What about that old skill notetaking? I’ll admit I am very bad at notetaking, but luckily good at listening and remembering. That doesn’t mean most people are, and it is a skill which needs practice. Should I write down everything? Will it be on the test? And so George Williams in the Chronicle offers some thoughts and a little advice on helping students take good notes, reminding them (or telling them for the first time) why they should take note.
We should admit when we were wrong, so I’ll go ahead. In 2007 I wrote a paper for a graduate class on global Englishes. The paper was talking about a, then, new book by David Crystal. In it he postulated that within a decade we would have devices, like the Babblefish from Douglas Adams’ Hitchhiker series, which would allow live translation of foreign language. And as a newer graduate student with some knowledge of technology and languages I was absolutely sure that this renowned scholar was wrong, that could never happen. And over the last decade I have seen some impressive Google translations of text, Skype live translations of Spanish, and now the Pilot from Waverly Labs. (which is a lot like an inanimate Babblefish) So I can now say that the renowned scholar knew more than the newer grad student. Of course as this technology expands and improves it will have a massive effect on foreign language programs. We will say, well learn Spanish or German because it helps you think better, or score better on this graduate school exam, just like Latin. Of course it will also open numerous opportunities for people to exchange information and share around the world. So now I’m a lot more open to things like this and excited about them. And I finally grown up enough to say I was wrong and David Crystal was so right.

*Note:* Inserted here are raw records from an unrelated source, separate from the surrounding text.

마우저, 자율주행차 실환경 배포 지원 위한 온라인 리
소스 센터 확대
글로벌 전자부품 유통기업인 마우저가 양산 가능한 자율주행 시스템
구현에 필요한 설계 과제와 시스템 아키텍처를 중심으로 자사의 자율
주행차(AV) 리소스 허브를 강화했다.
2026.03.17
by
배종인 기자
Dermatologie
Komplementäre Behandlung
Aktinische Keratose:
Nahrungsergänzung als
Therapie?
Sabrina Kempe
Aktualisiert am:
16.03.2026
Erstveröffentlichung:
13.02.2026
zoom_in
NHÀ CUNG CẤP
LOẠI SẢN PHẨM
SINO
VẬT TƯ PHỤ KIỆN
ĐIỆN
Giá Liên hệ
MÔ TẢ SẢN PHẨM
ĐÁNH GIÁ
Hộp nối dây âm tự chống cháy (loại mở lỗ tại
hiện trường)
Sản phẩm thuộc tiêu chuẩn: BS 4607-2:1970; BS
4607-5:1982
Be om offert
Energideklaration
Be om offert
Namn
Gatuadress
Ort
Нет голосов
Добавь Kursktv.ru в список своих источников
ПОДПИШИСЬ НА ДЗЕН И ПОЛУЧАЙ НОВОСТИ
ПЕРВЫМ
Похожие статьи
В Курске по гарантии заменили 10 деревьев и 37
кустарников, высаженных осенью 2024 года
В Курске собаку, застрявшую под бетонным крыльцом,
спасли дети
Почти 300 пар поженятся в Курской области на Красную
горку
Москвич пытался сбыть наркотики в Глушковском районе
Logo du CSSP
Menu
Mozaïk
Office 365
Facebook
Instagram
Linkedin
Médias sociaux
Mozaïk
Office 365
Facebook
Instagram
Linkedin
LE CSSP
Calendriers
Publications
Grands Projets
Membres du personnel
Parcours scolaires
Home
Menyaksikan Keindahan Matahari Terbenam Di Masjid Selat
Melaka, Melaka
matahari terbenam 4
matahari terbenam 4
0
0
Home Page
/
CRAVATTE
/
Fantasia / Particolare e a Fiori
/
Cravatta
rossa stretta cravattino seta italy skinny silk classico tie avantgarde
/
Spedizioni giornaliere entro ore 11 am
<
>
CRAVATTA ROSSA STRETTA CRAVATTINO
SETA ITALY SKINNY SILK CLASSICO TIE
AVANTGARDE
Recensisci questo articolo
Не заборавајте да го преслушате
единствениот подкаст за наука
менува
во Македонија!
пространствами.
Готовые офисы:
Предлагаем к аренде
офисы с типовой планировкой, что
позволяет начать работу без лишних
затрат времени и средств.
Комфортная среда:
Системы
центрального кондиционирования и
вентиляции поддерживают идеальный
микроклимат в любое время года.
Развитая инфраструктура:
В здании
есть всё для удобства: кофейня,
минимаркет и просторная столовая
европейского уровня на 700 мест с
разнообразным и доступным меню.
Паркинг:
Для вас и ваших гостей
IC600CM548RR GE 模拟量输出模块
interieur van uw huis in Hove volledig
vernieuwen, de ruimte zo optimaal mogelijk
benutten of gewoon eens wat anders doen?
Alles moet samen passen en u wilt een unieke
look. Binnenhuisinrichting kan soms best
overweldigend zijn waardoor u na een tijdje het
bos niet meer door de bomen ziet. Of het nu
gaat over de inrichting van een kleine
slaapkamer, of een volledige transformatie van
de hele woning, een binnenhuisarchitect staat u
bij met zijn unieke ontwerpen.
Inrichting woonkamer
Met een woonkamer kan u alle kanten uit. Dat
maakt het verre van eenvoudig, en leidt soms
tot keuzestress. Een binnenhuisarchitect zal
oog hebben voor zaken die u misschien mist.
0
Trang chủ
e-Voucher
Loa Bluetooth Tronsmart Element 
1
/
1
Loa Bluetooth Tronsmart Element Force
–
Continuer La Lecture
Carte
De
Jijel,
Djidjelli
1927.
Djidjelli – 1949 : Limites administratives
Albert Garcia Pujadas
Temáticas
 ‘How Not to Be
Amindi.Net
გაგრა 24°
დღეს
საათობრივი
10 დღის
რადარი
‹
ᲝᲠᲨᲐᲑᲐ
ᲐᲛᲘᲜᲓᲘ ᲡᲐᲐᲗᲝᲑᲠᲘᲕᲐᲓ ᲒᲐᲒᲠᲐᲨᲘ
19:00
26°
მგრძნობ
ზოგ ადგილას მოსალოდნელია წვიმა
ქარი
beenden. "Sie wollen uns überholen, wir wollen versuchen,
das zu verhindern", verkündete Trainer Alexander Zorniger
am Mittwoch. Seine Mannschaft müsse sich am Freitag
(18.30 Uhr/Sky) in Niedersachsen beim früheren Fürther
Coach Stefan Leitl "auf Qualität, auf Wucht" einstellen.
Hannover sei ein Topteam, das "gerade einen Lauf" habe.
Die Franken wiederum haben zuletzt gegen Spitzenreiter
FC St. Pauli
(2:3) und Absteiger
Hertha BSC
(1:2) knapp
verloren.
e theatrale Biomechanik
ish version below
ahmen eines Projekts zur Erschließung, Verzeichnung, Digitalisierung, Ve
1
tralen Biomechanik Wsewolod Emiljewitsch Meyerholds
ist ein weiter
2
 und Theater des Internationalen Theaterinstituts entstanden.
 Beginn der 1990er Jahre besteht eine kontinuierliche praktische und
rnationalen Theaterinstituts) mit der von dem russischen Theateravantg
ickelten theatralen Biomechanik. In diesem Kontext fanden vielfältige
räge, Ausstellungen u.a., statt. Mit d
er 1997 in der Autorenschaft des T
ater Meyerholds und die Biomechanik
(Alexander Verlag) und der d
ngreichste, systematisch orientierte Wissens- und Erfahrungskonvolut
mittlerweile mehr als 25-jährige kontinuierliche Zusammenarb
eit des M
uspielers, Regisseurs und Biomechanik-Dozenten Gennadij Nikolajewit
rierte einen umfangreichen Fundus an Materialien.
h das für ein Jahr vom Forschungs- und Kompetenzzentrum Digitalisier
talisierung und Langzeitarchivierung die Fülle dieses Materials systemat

Finally I’ll share a joint blog post from OOCRL and CGS at the University of Illinois. For full disclosure I did present at one of the events over the summer, and thoroughly enjoyed meeting faculty from around the country. I think it is important to consider who our students are. When I work with faculty on redesigning courses one of the first steps is identifying situational factors. If most of your students are minority students, or first time college students, or male or female it should be in your mind as you design your courses. This does not and should not have an effect on the rigor of a course, but could effect your design, or potential scaffolding within the course. So as the first part of the post discusses, it is important to remember our student demographics, and think about that as a resource and opportunity as we help others learn about globalization.